Entries supplied START
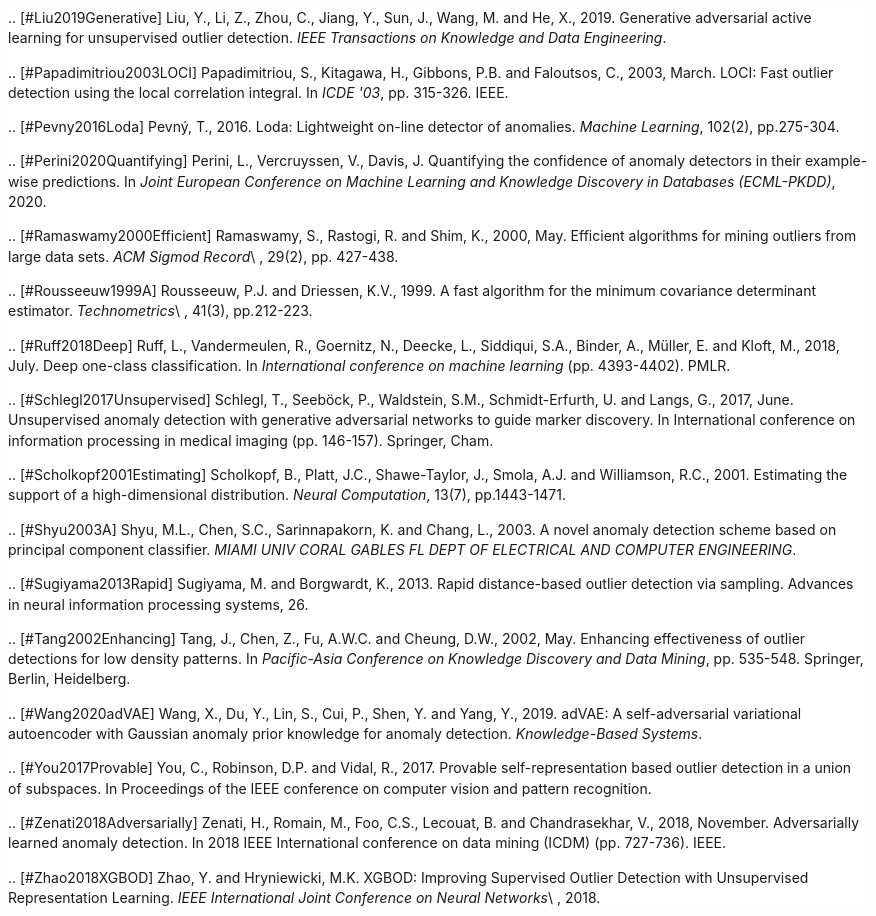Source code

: .. [#Liu2019Generative] Liu, Y., Li, Z., Zhou, C., Jiang, Y., Sun, J., Wang, M. and He, X., 2019. Generative adversarial active learning for unsupervised outlier detection. *IEEE Transactions on Knowledge and Data Engineering*.

.. [#Papadimitriou2003LOCI] Papadimitriou, S., Kitagawa, H., Gibbons, P.B. and Faloutsos, C., 2003, March. LOCI: Fast outlier detection using the local correlation integral. In *ICDE '03*, pp. 315-326. IEEE.

.. [#Pevny2016Loda] Pevný, T., 2016. Loda: Lightweight on-line detector of anomalies. *Machine Learning*, 102(2), pp.275-304.

.. [#Perini2020Quantifying] Perini, L., Vercruyssen, V., Davis, J. Quantifying the confidence of anomaly detectors in their example-wise predictions. In *Joint European Conference on Machine Learning and Knowledge Discovery in Databases (ECML-PKDD)*, 2020.

.. [#Ramaswamy2000Efficient] Ramaswamy, S., Rastogi, R. and Shim, K., 2000, May. Efficient algorithms for mining outliers from large data sets. *ACM Sigmod Record*\ , 29(2), pp. 427-438.

.. [#Rousseeuw1999A] Rousseeuw, P.J. and Driessen, K.V., 1999. A fast algorithm for the minimum covariance determinant estimator. *Technometrics*\ , 41(3), pp.212-223.

.. [#Ruff2018Deep] Ruff, L., Vandermeulen, R., Goernitz, N., Deecke, L., Siddiqui, S.A., Binder, A., Müller, E. and Kloft, M., 2018, July. Deep one-class classification. In *International conference on machine learning* (pp. 4393-4402). PMLR.

.. [#Schlegl2017Unsupervised] Schlegl, T., Seeböck, P., Waldstein, S.M., Schmidt-Erfurth, U. and Langs, G., 2017, June. Unsupervised anomaly detection with generative adversarial networks to guide marker discovery. In International conference on information processing in medical imaging (pp. 146-157). Springer, Cham.

.. [#Scholkopf2001Estimating] Scholkopf, B., Platt, J.C., Shawe-Taylor, J., Smola, A.J. and Williamson, R.C., 2001. Estimating the support of a high-dimensional distribution. *Neural Computation*, 13(7), pp.1443-1471.

.. [#Shyu2003A] Shyu, M.L., Chen, S.C., Sarinnapakorn, K. and Chang, L., 2003. A novel anomaly detection scheme based on principal component classifier. *MIAMI UNIV CORAL GABLES FL DEPT OF ELECTRICAL AND COMPUTER ENGINEERING*.

.. [#Sugiyama2013Rapid] Sugiyama, M. and Borgwardt, K., 2013. Rapid distance-based outlier detection via sampling. Advances in neural information processing systems, 26.

.. [#Tang2002Enhancing] Tang, J., Chen, Z., Fu, A.W.C. and Cheung, D.W., 2002, May. Enhancing effectiveness of outlier detections for low density patterns. In *Pacific-Asia Conference on Knowledge Discovery and Data Mining*, pp. 535-548. Springer, Berlin, Heidelberg.

.. [#Wang2020adVAE] Wang, X., Du, Y., Lin, S., Cui, P., Shen, Y. and Yang, Y., 2019. adVAE: A self-adversarial variational autoencoder with Gaussian anomaly prior knowledge for anomaly detection. *Knowledge-Based Systems*.

.. [#You2017Provable] You, C., Robinson, D.P. and Vidal, R., 2017. Provable self-representation based outlier detection in a union of subspaces. In Proceedings of the IEEE conference on computer vision and pattern recognition.

.. [#Zenati2018Adversarially] Zenati, H., Romain, M., Foo, C.S., Lecouat, B. and Chandrasekhar, V., 2018, November. Adversarially learned anomaly detection. In 2018 IEEE International conference on data mining (ICDM) (pp. 727-736). IEEE.

.. [#Zhao2018XGBOD] Zhao, Y. and Hryniewicki, M.K. XGBOD: Improving Supervised Outlier Detection with Unsupervised Representation Learning. *IEEE International Joint Conference on Neural Networks*\ , 2018.
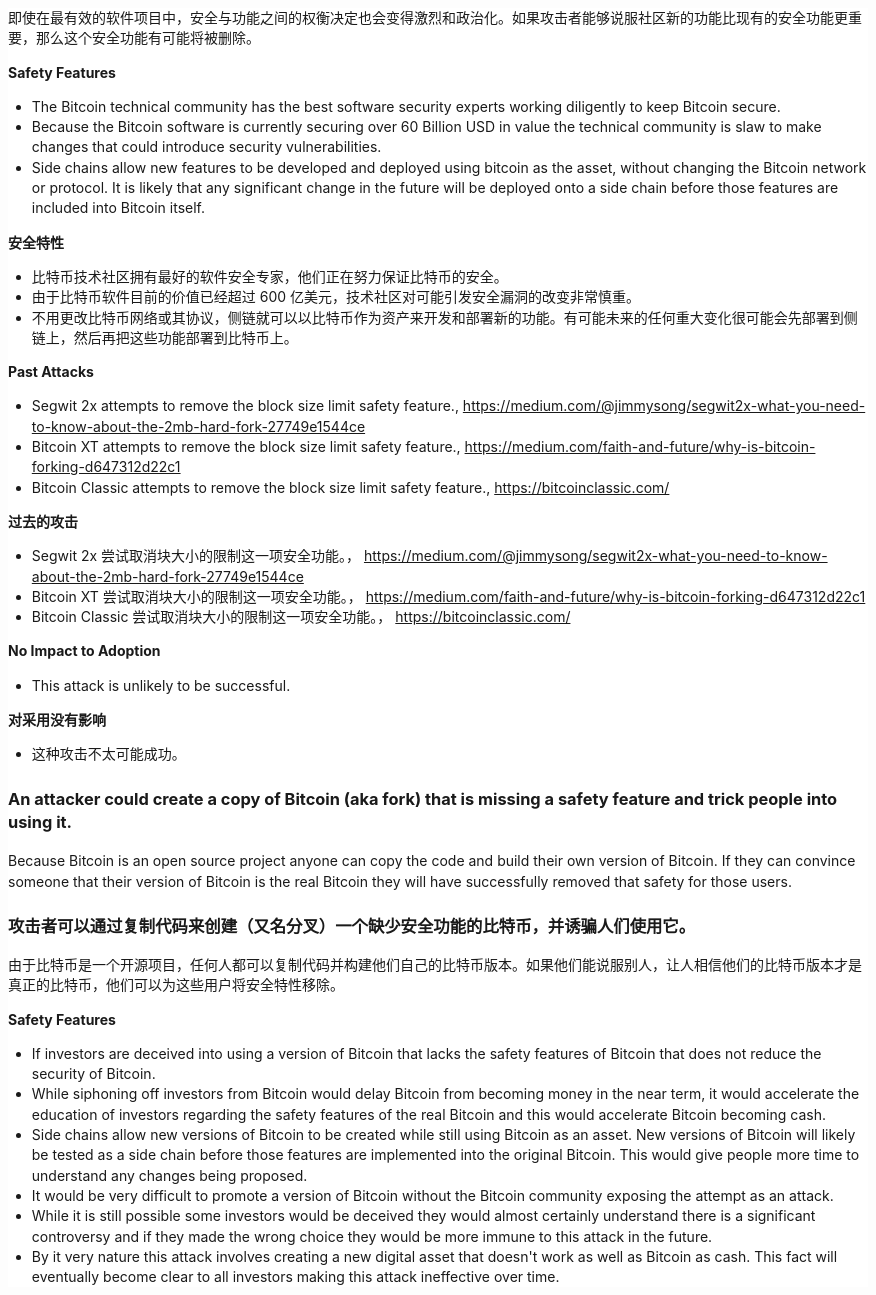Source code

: 即使在最有效的软件项目中，安全与功能之间的权衡决定也会变得激烈和政治化。如果攻击者能够说服社区新的功能比现有的安全功能更重要，那么这个安全功能有可能将被删除。

**Safety Features**
* The Bitcoin technical community has the best software security experts working diligently to keep Bitcoin secure.
* Because the Bitcoin software is currently securing over 60 Billion USD in value the technical community is slaw to make changes that could introduce security vulnerabilities.
* Side chains allow new features to be developed and deployed using bitcoin as the asset, without changing the Bitcoin network or protocol. It is likely that any significant change in the future will be deployed onto a side chain before those features are included into Bitcoin itself.

**安全特性**
* 比特币技术社区拥有最好的软件安全专家，他们正在努力保证比特币的安全。
* 由于比特币软件目前的价值已经超过 600 亿美元，技术社区对可能引发安全漏洞的改变非常慎重。
* 不用更改比特币网络或其协议，侧链就可以以比特币作为资产来开发和部署新的功能。有可能未来的任何重大变化很可能会先部署到侧链上，然后再把这些功能部署到比特币上。

**Past Attacks**
* Segwit 2x attempts to remove the block size limit safety feature.,
https://medium.com/@jimmysong/segwit2x-what-you-need-to-know-about-the-2mb-hard-fork-27749e1544ce
* Bitcoin XT attempts to remove the block size limit safety feature.,
https://medium.com/faith-and-future/why-is-bitcoin-forking-d647312d22c1
* Bitcoin Classic attempts to remove the block size limit safety feature.,
https://bitcoinclassic.com/

**过去的攻击**
* Segwit 2x 尝试取消块大小的限制这一项安全功能。，
https://medium.com/@jimmysong/segwit2x-what-you-need-to-know-about-the-2mb-hard-fork-27749e1544ce
* Bitcoin XT 尝试取消块大小的限制这一项安全功能。， https://medium.com/faith-and-future/why-is-bitcoin-forking-d647312d22c1
* Bitcoin Classic 尝试取消块大小的限制这一项安全功能。，
https://bitcoinclassic.com/

**No Impact to Adoption**
* This attack is unlikely to be successful.

**对采用没有影响**
* 这种攻击不太可能成功。

### An attacker could create a copy of Bitcoin (aka fork) that is missing a safety feature and trick people into using it.
Because Bitcoin is an open source project anyone can copy the code and build their own version of Bitcoin. If they can convince someone that their version of Bitcoin is the real Bitcoin they will have successfully removed that safety for those users.

### 攻击者可以通过复制代码来创建（又名分叉）一个缺少安全功能的比特币，并诱骗人们使用它。
由于比特币是一个开源项目，任何人都可以复制代码并构建他们自己的比特币版本。如果他们能说服别人，让人相信他们的比特币版本才是真正的比特币，他们可以为这些用户将安全特性移除。

**Safety Features**
* If investors are deceived into using a version of Bitcoin that lacks the safety features of Bitcoin that does not reduce the security of Bitcoin.
* While siphoning off investors from Bitcoin would delay Bitcoin from becoming money in the near term, it would accelerate the education of investors regarding the safety features of the real Bitcoin and this would accelerate Bitcoin becoming cash.
* Side chains allow new versions of Bitcoin to be created while still using Bitcoin as an asset. New versions of Bitcoin will likely be tested as a side chain before those features are implemented into the original Bitcoin. This would give people more time to understand any changes being proposed.
* It would be very difficult to promote a version of Bitcoin without the Bitcoin community exposing the attempt as an attack.
* While it is still possible some investors would be deceived they would almost certainly understand there is a significant controversy and if they made the wrong choice they would be more immune to this attack in the future.
* By it very nature this attack involves creating a new digital asset that doesn't work as well as Bitcoin as cash. This fact will eventually become clear to all investors making this attack ineffective over time.

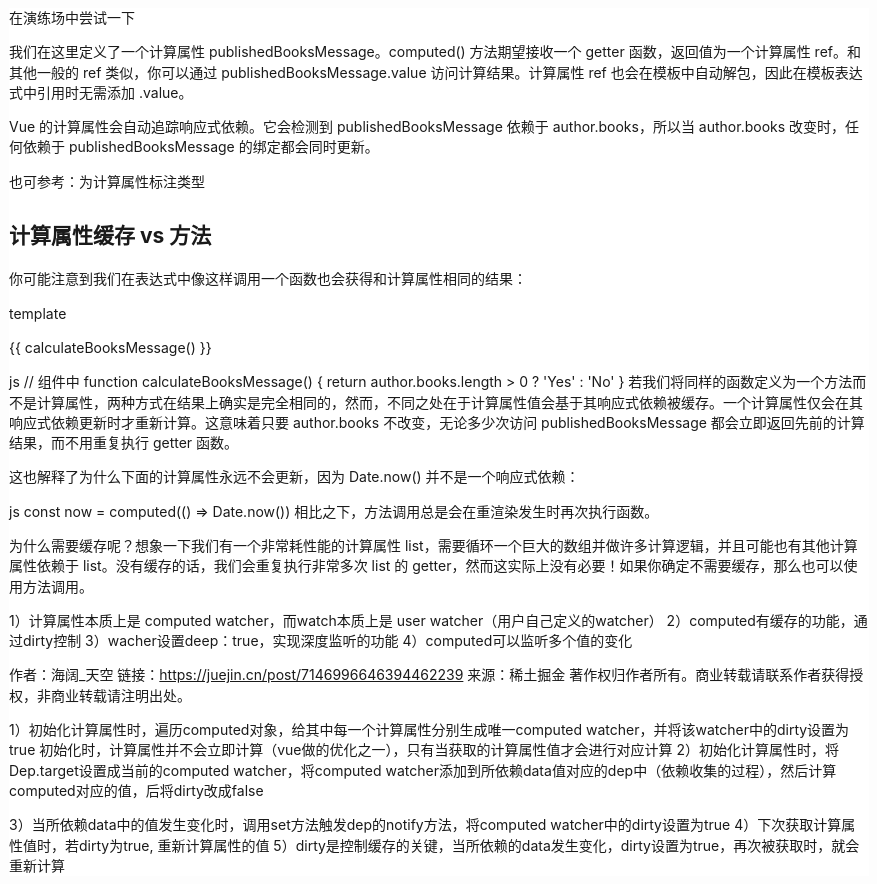 <template>
  <p>Has published books:</p>
  <span>{{ publishedBooksMessage }}</span>
</template>
在演练场中尝试一下

我们在这里定义了一个计算属性 publishedBooksMessage。computed() 方法期望接收一个 getter 函数，返回值为一个计算属性 ref。和其他一般的 ref 类似，你可以通过 publishedBooksMessage.value 访问计算结果。计算属性 ref 也会在模板中自动解包，因此在模板表达式中引用时无需添加 .value。

Vue 的计算属性会自动追踪响应式依赖。它会检测到 publishedBooksMessage 依赖于 author.books，所以当 author.books 改变时，任何依赖于 publishedBooksMessage 的绑定都会同时更新。

也可参考：为计算属性标注类型

## 计算属性缓存 vs 方法​

你可能注意到我们在表达式中像这样调用一个函数也会获得和计算属性相同的结果：

template
<p>{{ calculateBooksMessage() }}</p>
js
// 组件中
function calculateBooksMessage() {
  return author.books.length > 0 ? 'Yes' : 'No'
}
若我们将同样的函数定义为一个方法而不是计算属性，两种方式在结果上确实是完全相同的，然而，不同之处在于计算属性值会基于其响应式依赖被缓存。一个计算属性仅会在其响应式依赖更新时才重新计算。这意味着只要 author.books 不改变，无论多少次访问 publishedBooksMessage 都会立即返回先前的计算结果，而不用重复执行 getter 函数。

这也解释了为什么下面的计算属性永远不会更新，因为 Date.now() 并不是一个响应式依赖：

js
const now = computed(() => Date.now())
相比之下，方法调用总是会在重渲染发生时再次执行函数。

为什么需要缓存呢？想象一下我们有一个非常耗性能的计算属性 list，需要循环一个巨大的数组并做许多计算逻辑，并且可能也有其他计算属性依赖于 list。没有缓存的话，我们会重复执行非常多次 list 的 getter，然而这实际上没有必要！如果你确定不需要缓存，那么也可以使用方法调用。

1）计算属性本质上是 computed watcher，而watch本质上是 user watcher（用户自己定义的watcher）
2）computed有缓存的功能，通过dirty控制
3）wacher设置deep：true，实现深度监听的功能
4）computed可以监听多个值的变化

作者：海阔_天空
链接：<https://juejin.cn/post/7146996646394462239>
来源：稀土掘金
著作权归作者所有。商业转载请联系作者获得授权，非商业转载请注明出处。

1）初始化计算属性时，遍历computed对象，给其中每一个计算属性分别生成唯一computed watcher，并将该watcher中的dirty设置为true
初始化时，计算属性并不会立即计算（vue做的优化之一），只有当获取的计算属性值才会进行对应计算
2）初始化计算属性时，将Dep.target设置成当前的computed watcher，将computed watcher添加到所依赖data值对应的dep中（依赖收集的过程），然后计算computed对应的值，后将dirty改成false

3）当所依赖data中的值发生变化时，调用set方法触发dep的notify方法，将computed watcher中的dirty设置为true
4）下次获取计算属性值时，若dirty为true, 重新计算属性的值
5）dirty是控制缓存的关键，当所依赖的data发生变化，dirty设置为true，再次被获取时，就会重新计算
Entries supplied END
• Task brief
Your answer should consist of the lines above that hold the word "attempts", copied exactly.

• Result
* Segwit 2x attempts to remove the block size limit safety feature.,
* Bitcoin XT attempts to remove the block size limit safety feature.,
* Bitcoin Classic attempts to remove the block size limit safety feature.,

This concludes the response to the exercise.